Boston Teaching Hospitals: A Model of Preparation in Marathon Bombings

By Joanne Conroy, MD

After the investigation, pursuit, and capture of those responsible for the Boston Marathon bombings, there was incredible elation across Boston and across the United States. I saw people glued to TVs in airports and workplaces. It is great when good triumphs over evil and the good guys win!

The bombing affected so many permanently. Some lost loved ones. For others, their lives were irreparably changed simply because they stood in the wrong place at the wrong time. The wounds are almost unthinkable.

But there are things to be thankful for. The most important is that the injured were in Boston.

Boston is a city often criticized for high health care costs. But Boston area teaching hospitals have created a well-functioning trauma network that had prepared for just such a disaster. These institutions could call on not just one trauma team but create multiple teams so they did not have to choose who should be treated first. Hospitals were staffed to flex up and to meet and exceed our expectations for trauma care.

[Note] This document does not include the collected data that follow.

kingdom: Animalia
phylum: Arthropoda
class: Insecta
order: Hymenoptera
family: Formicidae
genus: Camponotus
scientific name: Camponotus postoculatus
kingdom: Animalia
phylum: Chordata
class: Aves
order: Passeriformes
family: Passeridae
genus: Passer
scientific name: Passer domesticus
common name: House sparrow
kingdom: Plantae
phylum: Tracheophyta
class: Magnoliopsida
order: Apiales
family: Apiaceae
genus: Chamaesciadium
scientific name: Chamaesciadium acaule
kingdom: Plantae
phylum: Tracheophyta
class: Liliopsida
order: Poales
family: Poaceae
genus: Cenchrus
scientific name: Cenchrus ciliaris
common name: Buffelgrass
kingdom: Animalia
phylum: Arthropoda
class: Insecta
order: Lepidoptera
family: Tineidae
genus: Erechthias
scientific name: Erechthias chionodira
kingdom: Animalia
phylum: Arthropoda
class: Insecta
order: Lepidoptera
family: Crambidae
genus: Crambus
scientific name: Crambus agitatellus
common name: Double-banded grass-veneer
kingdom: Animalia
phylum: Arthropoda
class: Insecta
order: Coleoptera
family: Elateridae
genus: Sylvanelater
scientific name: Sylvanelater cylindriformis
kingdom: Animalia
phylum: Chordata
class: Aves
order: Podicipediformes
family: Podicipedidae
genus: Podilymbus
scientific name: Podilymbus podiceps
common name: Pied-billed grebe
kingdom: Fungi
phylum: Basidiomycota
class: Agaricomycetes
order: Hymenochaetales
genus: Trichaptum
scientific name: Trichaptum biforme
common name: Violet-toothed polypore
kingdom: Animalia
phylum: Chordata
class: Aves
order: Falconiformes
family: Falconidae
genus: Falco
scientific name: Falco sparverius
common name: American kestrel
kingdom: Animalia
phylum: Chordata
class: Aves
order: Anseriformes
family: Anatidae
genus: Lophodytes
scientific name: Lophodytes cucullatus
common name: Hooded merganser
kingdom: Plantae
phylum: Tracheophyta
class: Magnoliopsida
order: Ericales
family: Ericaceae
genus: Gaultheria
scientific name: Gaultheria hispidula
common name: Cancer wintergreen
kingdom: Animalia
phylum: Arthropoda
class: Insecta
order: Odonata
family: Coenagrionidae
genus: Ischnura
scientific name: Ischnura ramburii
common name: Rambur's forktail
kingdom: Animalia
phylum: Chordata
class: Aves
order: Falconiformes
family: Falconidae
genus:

As Tamara Audi wrote in her Wall Street Journal article, “Paul Biddinger, chief of emergency preparedness at Massachusetts General Hospital … raced to the hospital and found the response well under way. Thirty patients who had been in the emergency department were transferred upstairs to make room for those wounded in the bombing. Trauma surgeons, orthopedic surgeons, nurses, respiratory therapists were standing by. Two of the patients taken to Massachusetts General Hospital were near death. Their mangled legs were destroyed, with bones hanging by shreds of muscle and skin. Blood flowed profusely. Many had suffered massive wounds and burns.”

Mass General and other area teaching hospitals were prepared. There are other examples as well. On April 19, 1995, when Timothy McVeigh and his accomplices bombed the federal courthouse in Oklahoma City, the University and Children’s Hospital, a teaching hospital, played a critical role treating the most severely burned and triaging on the scene, amputating limbs when necessary to extract victims from the building wreckage.

Washington policymakers begrudge dollars that are spent in support of graduate medical education. But in tragedies like those in Boston and Oklahoma City, that investment pays off in delivering crucial medical care, mitigating injuries and saving lives. Teaching hospitals have the capacity and expertise to respond when they’re needed. Their bench strength of physicians and nurses in training who know how to function as a team is augmented by dedication to service: Hundreds of Boston employees, when they heard of the tragedy last Monday, voluntarily reported to work at the city’s teaching hospitals.

The facilities in Boston also have a strong supportive infrastructure, which is not cheap, to provide crisis staff, psychiatrists, rehabilitation specialists, and therapists who will help create a new normal for the bombing survivors.

As we look to reduce the federal deficit, is graduate medical education really where we want to cut?